I want to go into further detail about this case. The trustee currently has 72 employers to consider pursuing for payment where existing easements may not apply. Of those, 43 are incorporated and 29 are unincorporated. Of the 29 unincorporated employers, 20 have retired, and the existing statutory easements cannot apply where the employer has ceased trading. In these cases, there is no ongoing business, but because those employers were unincorporated, they have personal liability to the scheme, which means that their personal assets can be seized by the trustees and used to settle the employer’s debt to the scheme. The trustees advise that, under section 75, these 20 employers collectively have a liability to the scheme of £7 million. Even if each of those employers was made personally bankrupt, only a fraction of that £7 million is likely to be recovered.

I spoke this morning over the telephone to a member of a small local plumbing business in my constituency. He had written to me at the start of the year, and I will give the House a flavour of what he said, because his experience is sadly not untypical. He said:

“I am approaching retirement age, but retiral will trigger my section 75 debt as the law stands at the moment. My father started our employees on the… pension scheme almost forty years ago, long before it was mandatory to have a pension scheme. When I told him about this section 75 issue, my dad burst into tears and said ‘What have I done to you’. I said it was not his fault as he was only doing what he thought was a good thing for our employees by entering them into a pension scheme. Surely after almost 40 years paying into the scheme, all the payments that were due, it can’t result in me losing my house, my office building and my own personal money, which is by no means substantial, and being declared bankrupt.”
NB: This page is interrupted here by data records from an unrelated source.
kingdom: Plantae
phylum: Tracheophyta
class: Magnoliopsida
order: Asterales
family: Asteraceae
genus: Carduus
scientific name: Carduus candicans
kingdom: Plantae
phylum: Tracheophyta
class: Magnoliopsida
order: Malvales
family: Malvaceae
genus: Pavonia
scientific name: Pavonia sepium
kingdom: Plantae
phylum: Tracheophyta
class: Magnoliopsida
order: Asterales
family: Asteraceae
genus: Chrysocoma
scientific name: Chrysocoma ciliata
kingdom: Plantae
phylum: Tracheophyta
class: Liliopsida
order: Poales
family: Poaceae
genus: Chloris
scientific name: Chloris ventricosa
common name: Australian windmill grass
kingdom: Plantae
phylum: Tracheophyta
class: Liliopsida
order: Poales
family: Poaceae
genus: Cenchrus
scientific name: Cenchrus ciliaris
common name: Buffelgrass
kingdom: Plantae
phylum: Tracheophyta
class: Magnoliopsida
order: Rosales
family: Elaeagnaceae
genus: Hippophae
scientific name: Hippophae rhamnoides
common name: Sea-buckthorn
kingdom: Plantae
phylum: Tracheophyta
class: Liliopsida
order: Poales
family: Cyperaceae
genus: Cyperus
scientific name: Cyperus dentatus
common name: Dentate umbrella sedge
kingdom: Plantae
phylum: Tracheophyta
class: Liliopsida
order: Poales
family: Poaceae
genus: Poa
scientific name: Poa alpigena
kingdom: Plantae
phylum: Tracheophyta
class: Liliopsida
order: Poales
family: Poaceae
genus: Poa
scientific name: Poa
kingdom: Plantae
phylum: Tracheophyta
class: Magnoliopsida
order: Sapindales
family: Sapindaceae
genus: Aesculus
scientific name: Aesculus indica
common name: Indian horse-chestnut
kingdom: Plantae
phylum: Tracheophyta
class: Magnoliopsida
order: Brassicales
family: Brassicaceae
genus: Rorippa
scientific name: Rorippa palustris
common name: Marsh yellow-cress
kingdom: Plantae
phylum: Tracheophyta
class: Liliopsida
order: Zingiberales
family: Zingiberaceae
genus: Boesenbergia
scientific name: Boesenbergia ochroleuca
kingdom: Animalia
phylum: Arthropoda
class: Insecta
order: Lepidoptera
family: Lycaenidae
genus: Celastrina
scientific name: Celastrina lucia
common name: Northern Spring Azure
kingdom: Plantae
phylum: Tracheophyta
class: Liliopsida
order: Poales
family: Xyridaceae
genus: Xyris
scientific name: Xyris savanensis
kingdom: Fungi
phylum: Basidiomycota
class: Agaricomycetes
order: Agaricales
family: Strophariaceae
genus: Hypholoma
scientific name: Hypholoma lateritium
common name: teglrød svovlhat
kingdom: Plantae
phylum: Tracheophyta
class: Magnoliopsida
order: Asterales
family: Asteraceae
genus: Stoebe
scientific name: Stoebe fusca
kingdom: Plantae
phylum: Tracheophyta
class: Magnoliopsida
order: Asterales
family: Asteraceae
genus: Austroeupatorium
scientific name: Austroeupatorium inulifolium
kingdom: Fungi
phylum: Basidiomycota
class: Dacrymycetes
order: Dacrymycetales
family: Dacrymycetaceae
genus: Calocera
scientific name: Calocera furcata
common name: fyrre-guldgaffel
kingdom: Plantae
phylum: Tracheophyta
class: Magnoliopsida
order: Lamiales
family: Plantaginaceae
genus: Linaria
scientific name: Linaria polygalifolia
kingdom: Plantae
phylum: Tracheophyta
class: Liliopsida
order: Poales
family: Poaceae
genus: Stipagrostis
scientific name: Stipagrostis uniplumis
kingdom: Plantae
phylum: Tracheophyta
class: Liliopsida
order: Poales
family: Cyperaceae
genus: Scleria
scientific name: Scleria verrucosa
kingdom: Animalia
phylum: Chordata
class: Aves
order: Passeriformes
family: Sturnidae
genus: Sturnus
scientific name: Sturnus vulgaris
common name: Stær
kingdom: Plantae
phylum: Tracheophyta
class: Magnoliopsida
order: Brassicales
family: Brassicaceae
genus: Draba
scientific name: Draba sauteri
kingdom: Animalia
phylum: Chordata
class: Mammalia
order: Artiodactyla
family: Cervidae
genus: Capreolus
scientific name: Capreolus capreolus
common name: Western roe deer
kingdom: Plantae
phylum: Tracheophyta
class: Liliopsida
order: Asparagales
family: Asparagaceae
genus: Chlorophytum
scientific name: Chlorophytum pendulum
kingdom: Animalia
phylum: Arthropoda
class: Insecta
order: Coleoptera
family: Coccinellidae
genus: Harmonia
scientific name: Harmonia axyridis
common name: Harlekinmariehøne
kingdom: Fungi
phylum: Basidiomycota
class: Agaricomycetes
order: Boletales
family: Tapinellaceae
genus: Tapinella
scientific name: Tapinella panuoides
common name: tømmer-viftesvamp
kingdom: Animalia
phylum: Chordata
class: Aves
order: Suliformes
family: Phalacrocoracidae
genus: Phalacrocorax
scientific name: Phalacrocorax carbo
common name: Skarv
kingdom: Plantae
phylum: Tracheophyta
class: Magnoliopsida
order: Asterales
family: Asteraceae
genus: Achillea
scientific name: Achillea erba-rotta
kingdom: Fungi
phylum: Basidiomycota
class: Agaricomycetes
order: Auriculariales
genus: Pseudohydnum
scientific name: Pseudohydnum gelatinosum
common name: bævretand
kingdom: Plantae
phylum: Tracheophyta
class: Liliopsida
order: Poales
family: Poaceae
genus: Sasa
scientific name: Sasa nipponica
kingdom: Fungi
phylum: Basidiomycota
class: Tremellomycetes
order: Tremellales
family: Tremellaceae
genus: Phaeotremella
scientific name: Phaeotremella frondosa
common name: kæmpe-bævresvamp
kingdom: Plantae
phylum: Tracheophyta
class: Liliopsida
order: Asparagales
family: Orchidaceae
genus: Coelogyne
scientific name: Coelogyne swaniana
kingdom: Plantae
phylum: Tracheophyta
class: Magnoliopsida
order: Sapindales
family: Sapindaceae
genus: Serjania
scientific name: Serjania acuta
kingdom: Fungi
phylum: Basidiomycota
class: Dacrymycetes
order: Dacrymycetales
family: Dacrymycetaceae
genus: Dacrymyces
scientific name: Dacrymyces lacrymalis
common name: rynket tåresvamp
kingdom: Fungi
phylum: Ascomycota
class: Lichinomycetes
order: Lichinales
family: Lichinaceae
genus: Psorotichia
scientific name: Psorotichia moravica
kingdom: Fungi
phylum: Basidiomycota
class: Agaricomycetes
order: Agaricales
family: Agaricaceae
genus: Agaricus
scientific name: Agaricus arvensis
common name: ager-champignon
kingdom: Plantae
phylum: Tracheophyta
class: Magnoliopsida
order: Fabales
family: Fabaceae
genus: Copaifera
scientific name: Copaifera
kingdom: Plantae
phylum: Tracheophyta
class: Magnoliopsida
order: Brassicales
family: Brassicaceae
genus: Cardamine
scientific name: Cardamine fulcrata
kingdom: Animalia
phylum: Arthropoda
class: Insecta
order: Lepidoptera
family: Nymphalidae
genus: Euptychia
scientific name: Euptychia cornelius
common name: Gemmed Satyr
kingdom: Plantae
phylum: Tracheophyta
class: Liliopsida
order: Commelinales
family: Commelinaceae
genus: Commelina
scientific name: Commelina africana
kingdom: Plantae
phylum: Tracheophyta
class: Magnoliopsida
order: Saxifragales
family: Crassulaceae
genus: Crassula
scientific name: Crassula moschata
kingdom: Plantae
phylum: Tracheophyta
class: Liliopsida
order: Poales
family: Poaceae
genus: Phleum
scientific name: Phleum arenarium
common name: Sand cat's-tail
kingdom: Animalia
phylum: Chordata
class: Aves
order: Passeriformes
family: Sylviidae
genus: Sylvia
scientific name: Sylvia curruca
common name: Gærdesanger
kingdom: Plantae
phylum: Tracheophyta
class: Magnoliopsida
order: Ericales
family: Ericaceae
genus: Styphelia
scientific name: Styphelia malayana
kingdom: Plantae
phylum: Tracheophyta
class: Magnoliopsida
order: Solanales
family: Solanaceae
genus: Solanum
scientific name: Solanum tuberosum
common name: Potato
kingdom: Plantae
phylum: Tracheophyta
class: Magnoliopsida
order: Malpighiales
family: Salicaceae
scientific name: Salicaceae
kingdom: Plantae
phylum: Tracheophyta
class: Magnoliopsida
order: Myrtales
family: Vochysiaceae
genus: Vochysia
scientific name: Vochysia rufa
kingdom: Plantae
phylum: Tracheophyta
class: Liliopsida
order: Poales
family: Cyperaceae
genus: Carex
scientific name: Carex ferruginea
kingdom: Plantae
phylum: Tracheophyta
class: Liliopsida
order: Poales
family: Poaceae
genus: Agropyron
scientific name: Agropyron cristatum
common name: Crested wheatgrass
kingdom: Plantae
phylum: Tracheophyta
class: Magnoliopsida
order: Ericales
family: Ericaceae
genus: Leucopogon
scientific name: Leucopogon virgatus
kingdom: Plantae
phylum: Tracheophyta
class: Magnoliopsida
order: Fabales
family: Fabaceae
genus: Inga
There are two methods that could be used to address that, and my party will table amendments on this in Committee. One is the introduction of a trustee discretion to allow trustees not to pursue a section 75 debt when it is below a de minimis threshold. The other is the alteration of deferred debt arrangements to permit employers in a scheme closed to future accrual to apply for a deferred debt arrangement, providing they meet other statutory tests.

That is exactly the sort of thing that I mean by unintended consequences, because I cannot believe for one moment that anyone would have deliberately set up a scheme or put in place a law of that nature with these sorts of outcome in mind. I hope that my party’s amendments in Committee will be accepted and incorporated, because the Bill provides the best opportunity that many will have to get these issues resolved and ease that burden on their minds.

On the whole, this is a good Bill, and we find much in it to support. It gives opportunities to improve the pensions and retirement savings landscape, and I hope that the Government will remain open to further suggestions on how the Bill might be improved as it progresses and heed the warnings, so that we can avoid these unintended consequences.